P. thought it might be political--we are outspoken, and sometimes someone gets mad at that. I thought no--it looked like desperation and drugs.
We pruned the hurt trees; they will be fine.
I found the sign across the street in the bushes.
Early in the morning the phone rang. "Hi, is this the bookstore in (name of town)?" Yes, I said. "Well, I'm really sorry. I think I might have hurt your table."
I asked him what had happened. Had he had a hard day? Indeed he had, and he told me his story. Desperation. Cold. His pack and all his treasures stolen. Some alcohol. Perhaps some drugs. He felt such rage, and such need, and he came to this place--and we are so often here, we can be trusted--and we weren't here.
He said he was so sorry, he'd pay for the table, what could he do? I asked where the table might be, and later checked, but no, it's gone.
I asked him to stop by and see me the next time he's in town, and maybe we can talk a bit more. We traded names. He said he thought his life was spinning out of control. I listened some more.
I hope when he does show up I will be able to sit with him, and give him the time he needs, and maybe the names of people he can trust as well.
It's only a table, after all.

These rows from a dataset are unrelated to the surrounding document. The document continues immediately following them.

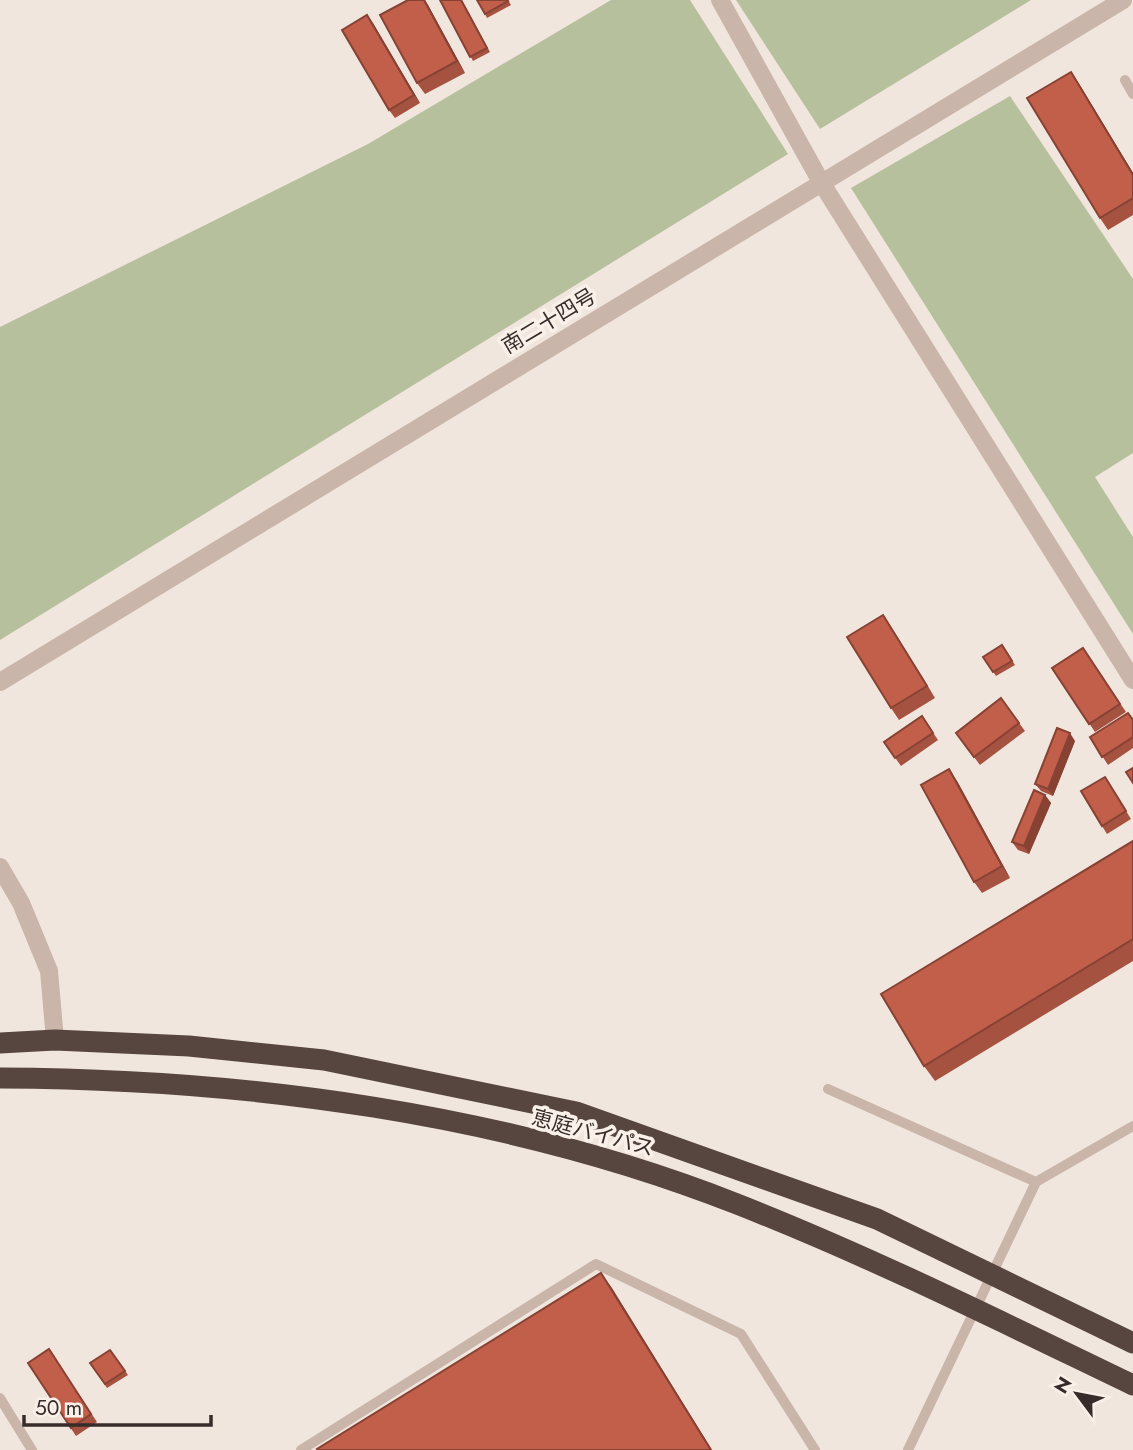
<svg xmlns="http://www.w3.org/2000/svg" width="1133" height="1450" font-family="Jost,'Noto Sans JP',sans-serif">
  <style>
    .green { fill: #b7c09d }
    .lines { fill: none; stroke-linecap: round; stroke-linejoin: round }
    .lane { stroke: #c9b5a9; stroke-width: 10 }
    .street { stroke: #c9b5a9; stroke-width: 18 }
    .highway { stroke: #574640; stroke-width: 21 }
    .wall { fill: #a65240 }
    .shaded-wall { fill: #874234 }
    .building { fill: #c15f4b; stroke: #874234; stroke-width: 2 }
    .labels { text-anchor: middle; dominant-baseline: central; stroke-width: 7; stroke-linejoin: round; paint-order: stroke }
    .street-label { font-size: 21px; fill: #372c29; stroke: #f9f1e9 }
  </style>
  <rect width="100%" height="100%" fill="#f1e6dd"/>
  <g class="green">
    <polygon points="611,0 690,0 788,154 0,640 0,327 368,144"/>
    <polygon points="736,0 1031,0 820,129"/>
    <polygon points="1010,96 1133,279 1133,453 1095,477 1133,537 1133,634 851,188"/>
  </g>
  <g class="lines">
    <g class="lane">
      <polyline points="1125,80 1133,94"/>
      <polyline points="828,1089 1036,1182 908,1450"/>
      <polyline points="1036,1182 1133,1126"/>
      <polyline points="0,1398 32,1450"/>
      <polyline points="301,1450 596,1264 741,1334 815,1450"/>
    </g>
    <g class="street">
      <polyline points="720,0 821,182 1133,680"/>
      <polyline points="0,682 1123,0"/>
      <polyline points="0,867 21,903 49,971 55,1040"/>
    </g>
    <g class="highway">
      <polyline points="0,1043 55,1040 189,1046 324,1060 576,1112 877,1219 1133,1343"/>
      <path d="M0 1078C247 1079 506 1113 737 1204 872 1257 1002 1322 1133 1385"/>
    </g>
  </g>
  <g class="wall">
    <polygon points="408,0 425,0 465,73 425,94 417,83"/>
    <polygon points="440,0 462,0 490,52 473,61"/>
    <polygon points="508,0 511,5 487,18 485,14"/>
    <polygon points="367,15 420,103 395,118 389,110"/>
    <polygon points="1079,84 1133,173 1133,215 1108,230 1100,218"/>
    <polygon points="891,627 935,698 899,720 891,708"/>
    <polygon points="1002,645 1015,665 996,676 983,657"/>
    <polygon points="1083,648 1126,712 1095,732 1052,668"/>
    <polygon points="1001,698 1025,731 980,765 956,733"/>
    <polygon points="922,716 938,740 901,766 884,742"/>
    <polygon points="1133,719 1133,748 1108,765 1090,737"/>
    <polygon points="1075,741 1053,796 1041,791 1035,784"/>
    <polygon points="957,781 1010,878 982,893 974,882"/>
    <polygon points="1110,785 1131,819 1107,834 1102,826"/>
    <polygon points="1045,795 1051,803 1029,854 1018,850 1012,842"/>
    <polygon points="1133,841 1133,961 935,1081 924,1066"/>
    <polygon points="49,1349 97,1422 76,1436 28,1363"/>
    <polygon points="110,1350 128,1375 107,1388 90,1363"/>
  </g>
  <g class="shaded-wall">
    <polygon points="424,0 428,5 465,73 457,61"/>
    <polygon points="367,15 373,23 420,103 414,95"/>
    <polygon points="1071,72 1079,84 1133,173 1133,175"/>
    <polygon points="883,615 891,627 935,698 927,686"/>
    <polygon points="1070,733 1075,741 1053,796 1048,789"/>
    <polygon points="949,769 957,781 1010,878 1002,866"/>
    <polygon points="1045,795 1051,803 1029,854 1024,846"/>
    <polygon points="601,1273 612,1288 712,1450 711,1450"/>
  </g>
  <g class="building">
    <polygon points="408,0 424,0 457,61 417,83 380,15"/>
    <polygon points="440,0 461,0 487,48 470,57"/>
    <polygon points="477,0 507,0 508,1 485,14"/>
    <polygon points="367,15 414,95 389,110 342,30"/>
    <polygon points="1071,72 1133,175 1133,198 1100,218 1027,98"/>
    <polygon points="883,615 927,686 891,708 847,637"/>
    <polygon points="1002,645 1012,661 993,672 983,657"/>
    <polygon points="1083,648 1120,704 1089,724 1052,668"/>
    <polygon points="1001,698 1019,723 974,757 956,733"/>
    <polygon points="1128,713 1133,720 1133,737 1102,757 1090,737"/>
    <polygon points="922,716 933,733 895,758 884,742"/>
    <polygon points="1057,728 1070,733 1048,789 1035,784"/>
    <polygon points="1133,768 1133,783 1126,772"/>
    <polygon points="949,769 1002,866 974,882 921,785"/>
    <polygon points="1105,777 1126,811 1102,826 1081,791"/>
    <polygon points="1034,790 1045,795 1024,846 1012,842"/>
    <polygon points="1133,841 1133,939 924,1066 881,994"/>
    <polygon points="601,1273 711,1450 318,1450 317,1449"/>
    <polygon points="49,1349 91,1414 71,1428 28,1363"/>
    <polygon points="110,1350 125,1371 105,1384 90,1363"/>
  </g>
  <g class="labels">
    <g class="street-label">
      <text transform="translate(549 321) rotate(-31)">南二十四号</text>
      <text transform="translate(593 1133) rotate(15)">恵庭バイパス</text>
    </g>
  </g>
  <g transform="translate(1077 1394) rotate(302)" stroke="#f9f1e9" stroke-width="5" paint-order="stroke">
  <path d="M0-5L12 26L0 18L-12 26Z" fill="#372c29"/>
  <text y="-10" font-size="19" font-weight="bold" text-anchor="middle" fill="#372c29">N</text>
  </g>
  <path d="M24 1415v10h187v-10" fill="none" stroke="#372c29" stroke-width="3.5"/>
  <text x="35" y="1415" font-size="21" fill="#372c29" stroke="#f9f1e9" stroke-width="5" paint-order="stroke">50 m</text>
</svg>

And for him it might be a life.


Blogger Dr O2 said...

strange story! it is all kind of you to do as you have done & in all honesty perhaps I wouldn have been as sensitive as you have been. I don' know, I sometimes wonder life too short for being an ear & that problems are endless & one must jus keep going until the end... then agn I find myself in the situation of acting as giving my sympathy & ... well done.